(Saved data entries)
※ ※ ※

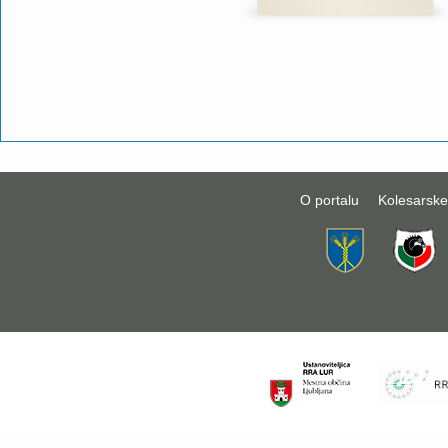
O portalu
Kolesarske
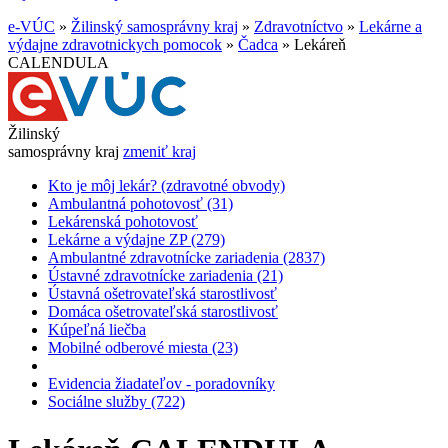
e-VÚC
»
Žilinský samosprávny kraj
»
Zdravotníctvo
»
Lekárne a
výdajne zdravotnickych pomocok
»
Čadca
»
Lekáreň
CALENDULA
Žilinský
samosprávny kraj
zmeniť kraj
Kto je môj lekár? (zdravotné obvody)
Ambulantná pohotovosť (31)
Lekárenská pohotovosť
Lekárne a výdajne ZP (279)
Ambulantné zdravotnícke zariadenia (2837)
Ústavné zdravotnícke zariadenia (21)
Ústavná ošetrovateľská starostlivosť
Domáca ošetrovateľská starostlivosť
Kúpeľná liečba
Mobilné odberové miesta (23)
Evidencia žiadateľov - poradovníky
Sociálne služby (722)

※ ※ ※

■ Problem to work on
Identify every line above that contains the word "samosprávny" and copy each of those lines. Matches must agree in case.

■ Response below
Žilinský samosprávny kraj
samosprávny kraj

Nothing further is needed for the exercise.